The facility, whose official name is appropriately dry – Extreme Light Infrastructure – Nuclear Physics (ELI-NP) – will involve 40 research and academic institutions from 13 European Union member states (Bulgaria is among them) and will serve as a pan-European laboratory, the European Commission said.
“This is exactly the type of project we want to see more of in the future. It is aimed at boosting research and innovation with a clear EU added value, to ensure that each and every euro is wisely spent,” the EU’s commissioner for regional policy Johannes Hahn said in a statement.
“We have very high hopes for the ELI-NP project. Through it, Romania has a chance to put itself firmly on the map of European research, to retain highly-specialised workers – reversing the ‘brain drain’ and attracting new companies to the region,” he said.
ELI-NP is one part of the “Extreme Light Infrastructure”, identified in 2006 by the European Strategy Forum on Research Infrastructure as one of the top priority projects of research infrastructure for Europe.
The project is the second pillar of a pan-European laser facility, with the European Commission approving 236 million euro in funding for the first ELI pillar in the Czech Republic (ELI-Beamlines), in April 2011. The planned facility in Hungary is called ELI-Attosecond.
Together, the three host countries will form an European research infrastructure consortium, the first pan-European multi-disciplinary network envisioned by the EU to research laser technology. The three lasers in Eastern Europe will be the most powerful ever built, with a power of 10 petawatts (10 billion MW) each, but will focus on different research areas.
A fourth laser, whose location is to be decided this year, will be the most powerful of them all, reaching Death Star-like power levels of 200 petawatts, or 100 000 times the power of the world electric grid.
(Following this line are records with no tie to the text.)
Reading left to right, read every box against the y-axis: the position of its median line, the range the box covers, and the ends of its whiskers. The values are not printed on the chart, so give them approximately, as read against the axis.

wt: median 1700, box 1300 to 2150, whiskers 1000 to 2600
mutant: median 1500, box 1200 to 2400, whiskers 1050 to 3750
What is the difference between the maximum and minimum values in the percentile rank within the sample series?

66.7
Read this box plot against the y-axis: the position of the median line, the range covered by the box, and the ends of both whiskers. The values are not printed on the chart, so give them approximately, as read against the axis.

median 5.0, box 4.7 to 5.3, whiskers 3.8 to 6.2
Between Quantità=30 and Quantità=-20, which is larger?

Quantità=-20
By comparison, the total power of sunlight striking Earth’s atmosphere is estimated at 174 petawatts.
The co-ordinator of the Romanian project, Nicolae Zamfir, told local newspaper Evenimentul Zilei that the tender to pick a construction contractor has drawn the interest of at least 10 local and international companies.
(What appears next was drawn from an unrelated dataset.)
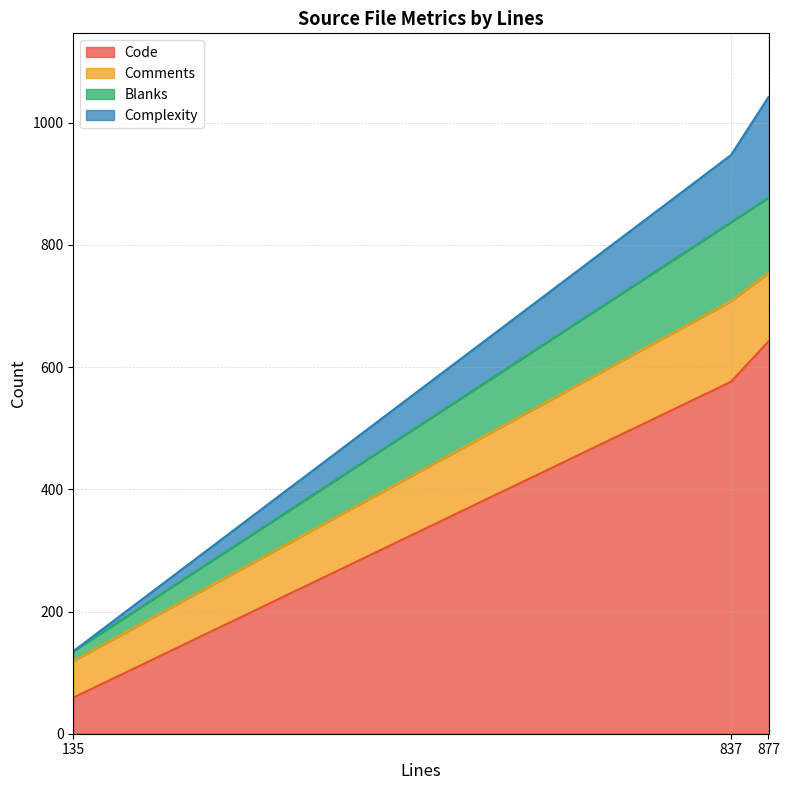

Is it true that Code equals 1060 at 877?

False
“If there are no legal challenges, we could announce the winner by the end of November and start construction at the start of 2013,” he said. Construction work on the site of Romania’s national institute of physics and nuclear engineering, in Magurele (a southern suburb of Bucharest), is expected to take 20 months.
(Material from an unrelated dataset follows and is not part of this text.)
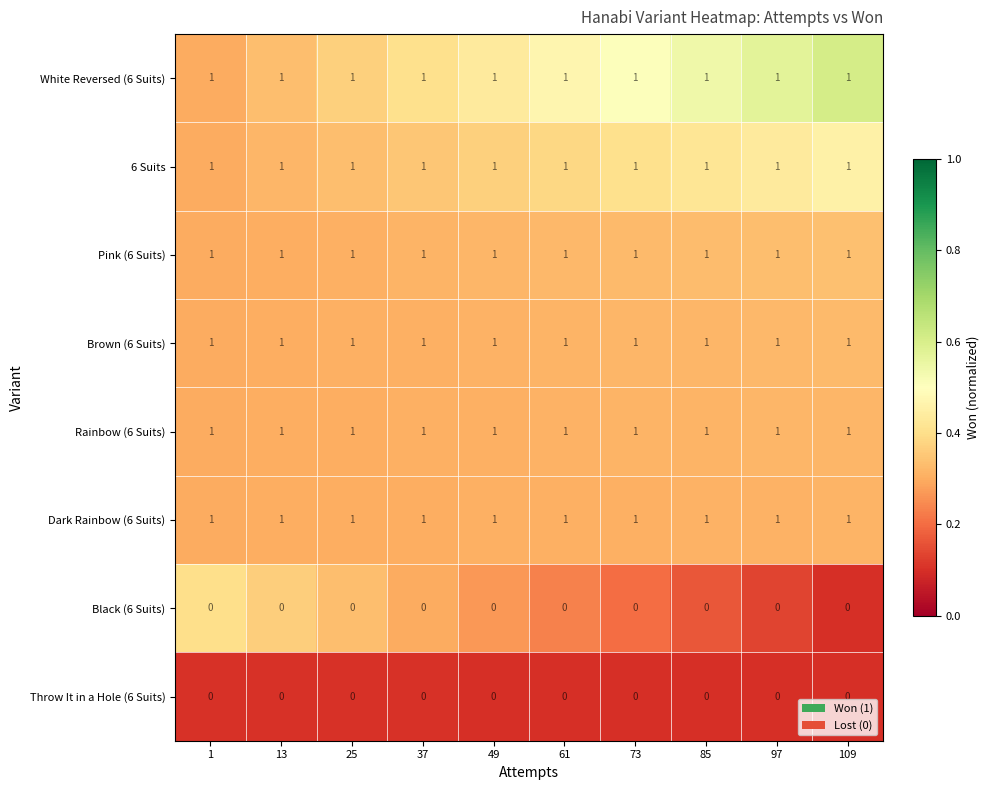

What is the minimum value shown in the chart?

0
The facility will employ 200 researchers by 2015, with all spots to be filled as a result of international competition. Romania’s current legislation imposes strict ceilings on salaries of employees in public institutions, but Zamfir said that the institute would ask the cabinet to make an exception for entry-level researchers, “so that everyone involved in this project is paid at a level similar to the large European infrastructures.”